Numerous recent reports suggest that statins (hydroxy-3-methylglutaryl-CoA reductase inhibitors) exhibit potential to suppress tumorigenesis through a mechanism that is not fully understood. Therefore, in this article, we investigated the effects of simvastatin on TNF-α-induced cell signaling. We found that simvastatin potentiated the apoptosis induced by TNF-α as indicated by intracellular esterase activity, caspase activation, TUNEL, and annexin V staining.
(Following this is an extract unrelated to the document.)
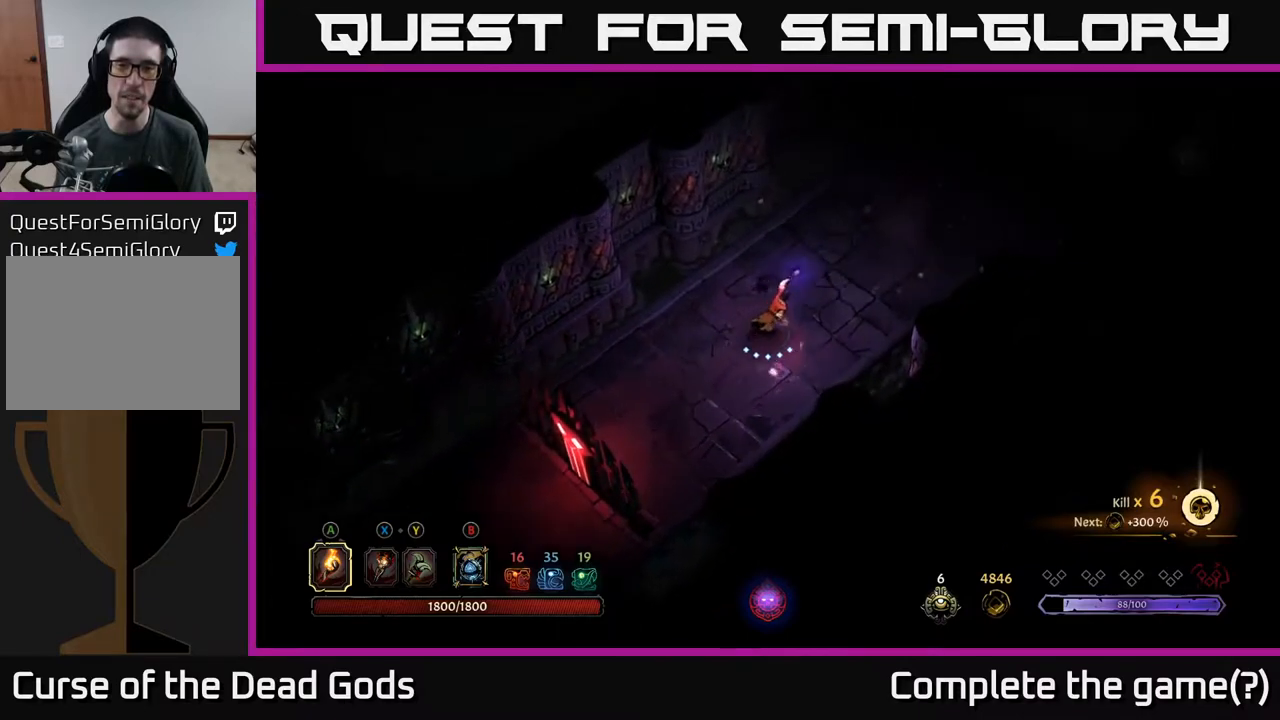
{"buttons": [], "left_stick": "up-right", "right_stick": "center", "events": []}
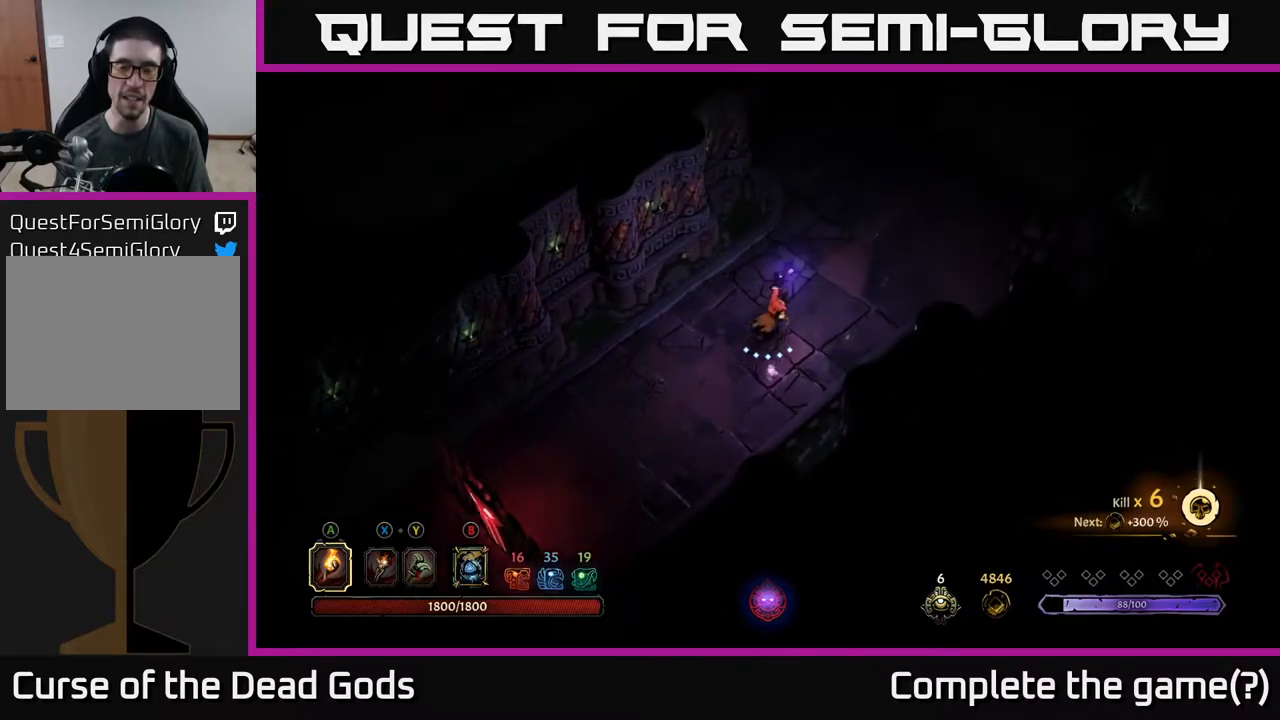
{"buttons": [], "left_stick": "up-right", "right_stick": "center", "events": []}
This effect of simvastatin correlated with downregulation of various gene products that mediate cell proliferation (cyclin D1 and cyclooxygenase-2), cell survival (Bcl-2, Bcl-x_L, cellular FLIP, inhibitor of apoptosis protein 1, inhibitor of apoptosis protein 2, and survivin), invasion (matrix mellatoproteinase-9 and ICAM-1), and angiogenesis (vascular endothelial growth factor); all known to be regulated by the NF-κB. We found that simvastatin inhibited TNF-α-induced NF-κB activation, and L-mevalonate reversed the suppressive effect, indicating the role of hydroxy-3-methylglutaryl-CoA reductase. Simvastatin suppressed not only the inducible but also the constitutive NF-κB activation. Simvastatin inhibited TNF-α-induced IκBα kinase activation, which led to inhibition of IκBα phosphorylation and degradation, suppression of p65 phosphorylation, and translocation to the nucleus. NF-κB-dependent reporter gene expression induced by TNF-α, TNFR1, TNFR-associated death domain protein, TNFR-associated factor 2, TGF-β-activated kinase 1, receptor-interacting protein, NF-κB-inducing kinase, and IκB kinase β was abolished by simvastatin. Overall, our results provide novel insight into the role of simvastatin in potentially preventing and treating cancer through modulation of IκB kinase and NF-κB-regulated gene products.